Ringfort (Rath), Colgagh, Co. Sligo
Co. Sligo |
Ringforts
What makes this ringfort in Colgagh, County Sligo quietly unusual is the way its builders let the landscape do some of the work for them.
Most raths, the circular earthen enclosures that served as farmsteads for early medieval Irish families, rely on a combination of a raised bank and a surrounding ditch, or fosse, to create the boundary. Here, there is no fosse visible at ground level. Instead, the enclosure's eastern and western sides are defined by a near-vertical scarp, between one and a half and three metres high externally, carved directly from the natural hillside. The unmodified slope simply meets the bank at either end, making the ground itself the defensive feature. It is an economical solution, and one that tells you something about how resourcefully these structures were adapted to local topography.

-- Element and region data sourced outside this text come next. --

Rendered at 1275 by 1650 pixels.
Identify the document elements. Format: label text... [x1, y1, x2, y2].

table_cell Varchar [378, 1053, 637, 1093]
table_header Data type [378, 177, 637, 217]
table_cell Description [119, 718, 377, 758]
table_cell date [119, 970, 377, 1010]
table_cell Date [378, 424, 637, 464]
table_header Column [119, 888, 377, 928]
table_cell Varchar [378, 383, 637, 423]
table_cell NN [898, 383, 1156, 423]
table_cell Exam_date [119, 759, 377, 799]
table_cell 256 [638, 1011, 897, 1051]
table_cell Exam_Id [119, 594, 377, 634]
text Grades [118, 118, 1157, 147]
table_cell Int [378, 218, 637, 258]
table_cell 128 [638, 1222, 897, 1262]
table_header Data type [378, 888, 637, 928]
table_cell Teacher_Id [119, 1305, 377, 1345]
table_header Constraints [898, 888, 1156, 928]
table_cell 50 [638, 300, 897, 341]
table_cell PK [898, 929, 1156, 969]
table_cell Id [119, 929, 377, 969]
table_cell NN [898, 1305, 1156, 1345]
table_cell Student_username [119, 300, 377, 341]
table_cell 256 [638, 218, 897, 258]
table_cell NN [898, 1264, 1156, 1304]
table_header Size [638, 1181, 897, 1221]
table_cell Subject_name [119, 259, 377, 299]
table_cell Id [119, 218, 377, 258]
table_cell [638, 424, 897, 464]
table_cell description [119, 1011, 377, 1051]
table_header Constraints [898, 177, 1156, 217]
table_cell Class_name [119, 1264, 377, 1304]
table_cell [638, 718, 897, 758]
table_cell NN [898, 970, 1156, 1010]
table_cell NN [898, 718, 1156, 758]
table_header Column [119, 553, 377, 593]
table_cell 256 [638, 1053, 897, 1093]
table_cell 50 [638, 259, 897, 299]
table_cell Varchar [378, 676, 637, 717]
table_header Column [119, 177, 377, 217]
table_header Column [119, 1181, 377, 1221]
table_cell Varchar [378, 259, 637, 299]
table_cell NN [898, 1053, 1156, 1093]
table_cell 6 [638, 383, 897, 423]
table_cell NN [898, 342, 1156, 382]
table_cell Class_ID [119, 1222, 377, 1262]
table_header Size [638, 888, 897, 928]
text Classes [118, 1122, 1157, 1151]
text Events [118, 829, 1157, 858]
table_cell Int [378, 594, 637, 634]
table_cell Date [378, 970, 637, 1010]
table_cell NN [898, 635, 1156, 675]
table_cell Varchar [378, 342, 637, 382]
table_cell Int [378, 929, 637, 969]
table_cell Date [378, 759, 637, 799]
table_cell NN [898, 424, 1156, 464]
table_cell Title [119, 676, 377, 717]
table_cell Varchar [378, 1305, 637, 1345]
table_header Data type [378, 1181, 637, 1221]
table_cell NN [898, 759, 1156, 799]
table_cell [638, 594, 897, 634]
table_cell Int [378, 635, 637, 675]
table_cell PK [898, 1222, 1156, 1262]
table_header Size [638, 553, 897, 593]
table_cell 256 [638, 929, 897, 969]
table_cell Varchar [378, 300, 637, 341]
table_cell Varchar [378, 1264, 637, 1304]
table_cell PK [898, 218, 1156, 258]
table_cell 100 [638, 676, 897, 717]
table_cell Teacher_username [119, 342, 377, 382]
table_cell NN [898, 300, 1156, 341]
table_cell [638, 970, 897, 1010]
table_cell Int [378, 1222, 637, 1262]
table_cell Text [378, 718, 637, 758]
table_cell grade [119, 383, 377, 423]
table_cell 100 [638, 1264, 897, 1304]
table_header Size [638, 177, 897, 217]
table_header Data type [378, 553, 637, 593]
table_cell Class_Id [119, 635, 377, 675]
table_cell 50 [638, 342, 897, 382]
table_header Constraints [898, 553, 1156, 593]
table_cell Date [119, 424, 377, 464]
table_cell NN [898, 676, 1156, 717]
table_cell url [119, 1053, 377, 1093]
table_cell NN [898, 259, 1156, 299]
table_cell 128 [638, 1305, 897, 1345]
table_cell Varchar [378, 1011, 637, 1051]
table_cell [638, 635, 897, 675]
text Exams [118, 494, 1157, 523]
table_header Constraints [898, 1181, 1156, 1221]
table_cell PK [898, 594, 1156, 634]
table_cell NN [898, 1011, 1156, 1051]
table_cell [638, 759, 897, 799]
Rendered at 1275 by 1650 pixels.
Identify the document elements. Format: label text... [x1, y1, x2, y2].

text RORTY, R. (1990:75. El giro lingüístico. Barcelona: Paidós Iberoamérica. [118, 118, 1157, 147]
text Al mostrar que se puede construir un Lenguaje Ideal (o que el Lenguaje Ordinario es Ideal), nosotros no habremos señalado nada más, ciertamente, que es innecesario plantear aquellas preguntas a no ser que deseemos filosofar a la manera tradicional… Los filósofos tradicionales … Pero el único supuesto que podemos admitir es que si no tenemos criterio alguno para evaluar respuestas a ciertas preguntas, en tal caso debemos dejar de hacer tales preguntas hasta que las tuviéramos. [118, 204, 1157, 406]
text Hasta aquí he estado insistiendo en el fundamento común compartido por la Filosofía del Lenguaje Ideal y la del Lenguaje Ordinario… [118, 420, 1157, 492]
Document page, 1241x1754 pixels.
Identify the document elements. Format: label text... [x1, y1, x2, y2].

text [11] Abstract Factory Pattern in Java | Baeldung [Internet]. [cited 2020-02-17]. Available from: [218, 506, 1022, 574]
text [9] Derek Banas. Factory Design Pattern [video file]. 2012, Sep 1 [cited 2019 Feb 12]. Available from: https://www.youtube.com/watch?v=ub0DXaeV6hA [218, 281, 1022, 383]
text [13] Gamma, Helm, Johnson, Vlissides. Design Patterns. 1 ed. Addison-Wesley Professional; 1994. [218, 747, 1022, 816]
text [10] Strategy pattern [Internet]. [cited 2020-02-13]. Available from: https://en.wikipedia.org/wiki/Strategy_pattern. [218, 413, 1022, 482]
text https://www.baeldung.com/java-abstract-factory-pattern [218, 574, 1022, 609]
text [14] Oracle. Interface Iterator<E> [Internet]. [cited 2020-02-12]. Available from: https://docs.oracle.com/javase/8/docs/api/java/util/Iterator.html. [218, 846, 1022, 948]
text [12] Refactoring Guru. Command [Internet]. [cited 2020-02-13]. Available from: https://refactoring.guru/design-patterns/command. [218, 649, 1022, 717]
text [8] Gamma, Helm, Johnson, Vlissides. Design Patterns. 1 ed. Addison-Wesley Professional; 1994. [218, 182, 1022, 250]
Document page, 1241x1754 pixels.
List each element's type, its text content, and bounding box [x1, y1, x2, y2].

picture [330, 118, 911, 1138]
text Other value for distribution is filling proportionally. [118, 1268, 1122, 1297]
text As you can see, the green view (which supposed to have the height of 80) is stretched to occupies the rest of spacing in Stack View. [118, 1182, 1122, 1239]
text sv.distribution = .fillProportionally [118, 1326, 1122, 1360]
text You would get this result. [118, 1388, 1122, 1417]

The rath sits on a south-facing slope of gently undulating pasture, and the ground drops away sharply to the east, south-east, and west of the site. The roughly circular enclosure measures approximately 28 metres north to south and 27 metres east to west, surrounded by a broad, low bank of earth and stone around 4.6 metres wide and 0.6 metres high on the interior. No original entrance can now be made out. Within the interior, the drystone footings of a small structure survive near the south-east of centre, two sections of wall meeting at a right angle, the longer running east to west at four metres and a shorter north-south section of two metres, each around 0.6 metres thick and only 0.2 metres high at present. More intriguing still is the possible souterrain recorded towards the west-north-west of the interior. Souterrains were underground stone-lined passages or chambers, probably used for storage and concealment, and are found beneath many Irish ringforts; their presence here, if confirmed, would be consistent with a settlement of some domestic complexity.